The suggestion is that it needed outside influence to disrupt and transform an indigenous culture of complacency. The challenge now is to achieve what seems to elude all England national sides - as it did Clive Woodward's great rugby side of 2003 - but not club sides such as Manchester United, and that's to keep on winning, series after series, year after year.
It's taken the example of this African-influenced England team to show us all what can be achieved through exceptional determination and togetherness. As they've demonstrated, there's no reason why England, in any sport, should not be the best in the world. The talent exists; what's been missing for too long in too many sports is the correct attitude and the will.
Putting woes come back to haunt Westwood
Lee Westwood set off in expectation for the US PGA title but, as is the way for him in the Majors, failed once more to conquer.

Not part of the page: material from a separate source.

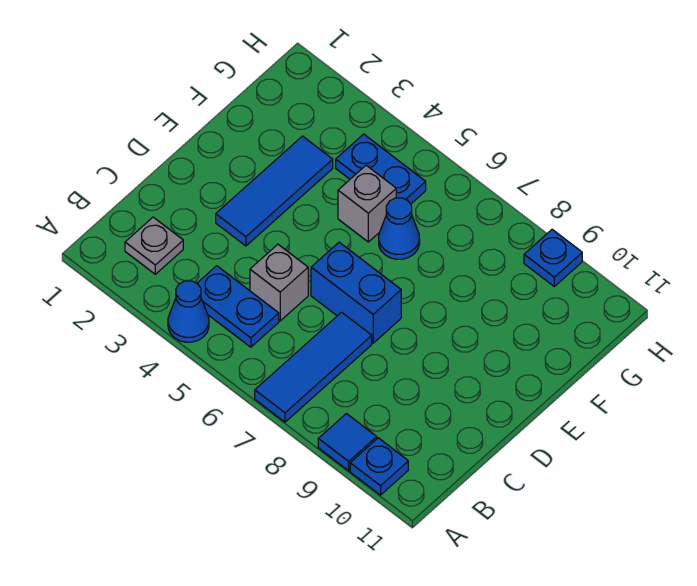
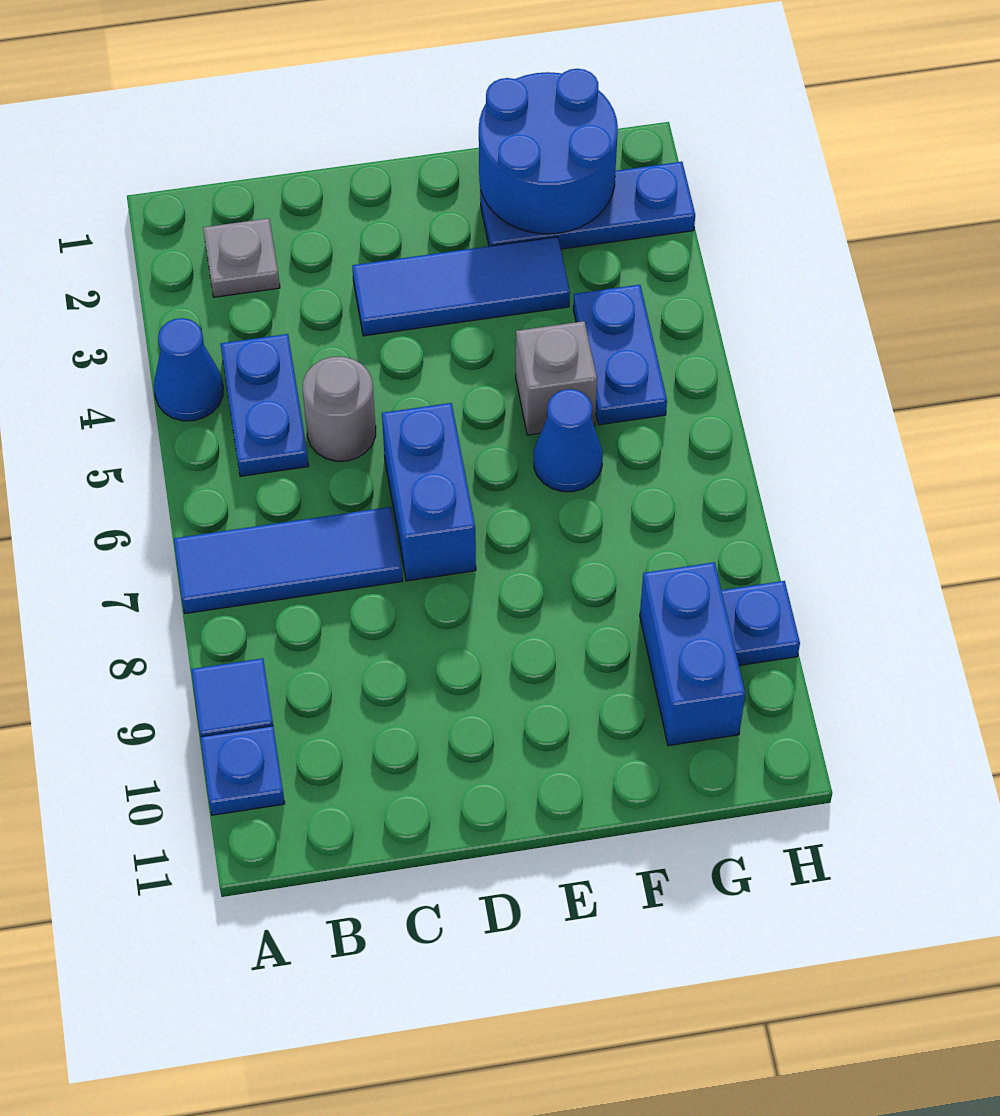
grey 1x1 brick [250,244,308,321] -> grey 1x1 round brick [303,357,376,461]
none -> blue 2x2 round brick [479,69,618,234]
none -> blue 1x3 plate [480,162,695,249]
none -> blue 1x2 brick [640,562,745,746]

He played competently in the extreme heat at the Atlanta Athletic Club, striking the ball in the fourth and final Major of the season from tee to green as well as any player. But once again in a Major he missed out after finding himself in enough good positions throughout to have won.
The trouble for Westwood is that he does not putt like a top-ranked golfer. Perhaps only Sergio Garcia misses more putts from inside 10ft.
If he could putt better, Westwood, on whom I had a foolish wager to win the US PGA, would have won four or five Majors. The bitter truth may be that it will never happen for him. As he conceded, in exasperation at the end of the third round: "I don't know what else I can do?" Except to try again next year, and fail better.